Overview

March Madness is a NCAA Division I Basketball tournament that was founded in 1939 and has been played annually since. The tournament traditionally runs from the middle of March to the end of April and features the top 68 teams from around the country.


Filling out a March Madness bracket has been somewhat of an American tradition, with a history of high offers for anyone who can fill out a perfect bracket. In 2012, Fox Sports offered $1 million to anyone who could do it, and for this upcoming season, Warren Buffett offered $1 billion. Sadly, there has been no documented case of a perfect bracket in the history of the tournament.


Our goal for this project is to accurately predict a March Madness bracket for the upcoming 2014 tournament. We will use a number of machine learning classifier models and attempt to predict the winning teams by identifying the characteristics that determine a team’s success in the tournament.

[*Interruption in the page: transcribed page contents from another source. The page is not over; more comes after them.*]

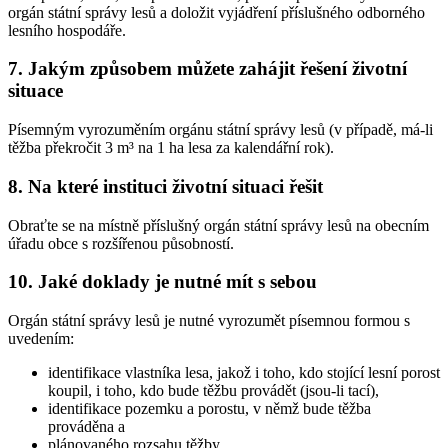
orgán státní správy lesů a doložit vyjádření příslušného odborného
lesního hospodáře.
7. Jakým způsobem můžete zahájit řešení životní
situace
Písemným vyrozuměním orgánu státní správy lesů (v případě, má-li
těžba překročit 3 m³ na 1 ha lesa za kalendářní rok).
8. Na které instituci životní situaci řešit
Obraťte se na místně příslušný orgán státní správy lesů na obecním
úřadu obce s rozšířenou působností.
10. Jaké doklady je nutné mít s sebou
Orgán státní správy lesů je nutné vyrozumět písemnou formou s
uvedením:
identifikace vlastníka lesa, jakož i toho, kdo stojící lesní porost
koupil, i toho, kdo bude těžbu provádět (jsou-li tací),
identifikace pozemku a porostu, v němž bude těžba
prováděna a
plánovaného rozsahu těžby.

To construct our bracket, we will ask the following questions in our experiments:

  • Which are the most important statistics about a team that determine its likelihood to win a game?
  • Which classifiers will give us a model with stronger performance - decision tree, logistic regression, or another classifier?
  • How accurately can we predict the outcome of a game given each team’s season statistics? Is it as least better than chance (50%)?

Data

Our dataset consists of information from Statsheet’s NCAAB site for the 2012-2013 season. The set contains all 351 NCAAB D1 teams, their conference schedule games (a total of 3207 games), and their season long statistics (54 for each team). The team statistics are a combination of binary, continuous and discrete variables that we are using as a feature set to represent each individual team. A sample of the types of features that we collected include but are not limited to:

  • Total Games
  • Winning Pct
  • Possessions Per 40 minutes
  • Floor Pct
  • Efficiency
  • Field Goal Pct
  • Free Throw Pct
  • Points Per Possessions
  • Points Per Game
  • Rebound Pct
  • Steals
  • Turnovers
  • Blocks
  • Fouls

Experiment

In order to conduct our experiments, we needed to create instances representing the games that occurred from the data that we collected for the 2012-2013 season. We queried our data to find the season statistics for each team and took the difference of the stats between the respective teams (home team stats - away team stats) before appending the outcome of the game to it. This gave us a numerical representation of a game that we could use as a training example to feed into a classifier model.


Figure 1. Outline of how we constructed our training examples (not all of our features are included in this diagram).


To test the accuracy of our models, we used the games from the 2012-2013 March Madness tournament and generated test instances following the same method as with the training examples.


Results and Analysis


Table 1. The different classifiers we tested and their results.

After trying different models, the Naive Bayes classifier had the best percentage on 2013 March Madness tournament, predicting 71.6% of the games correctly. Naive Bayes is an optimal choice for our classifier not only because it had the best percentage, but because all of our features are numeric, the nature of how Naive Bayes is calculated synchronizes with our data.



Figure 2. How our predicted outcomes performed against the actual 2013 tournament.

Conclusions

Although 71.6% isn’t a bad percentage for classifiers, it probably won’t be good enough to predict 100% accuracy for a March Madness bracket. After filling out the 2013 bracket, we can see some flaws in our predictor but some merit as well. Our classifier missed some "obvious" calls (higher ranked team vs lower ranked) but performed well in some areas (predicted a few upsets).

For future work, we should include some type of measure for how difficult a conference is to weight statistics accordingly. Additionally, if we could include player statistics also, this would probably create better accuracy, as player matchups in basketball are very important.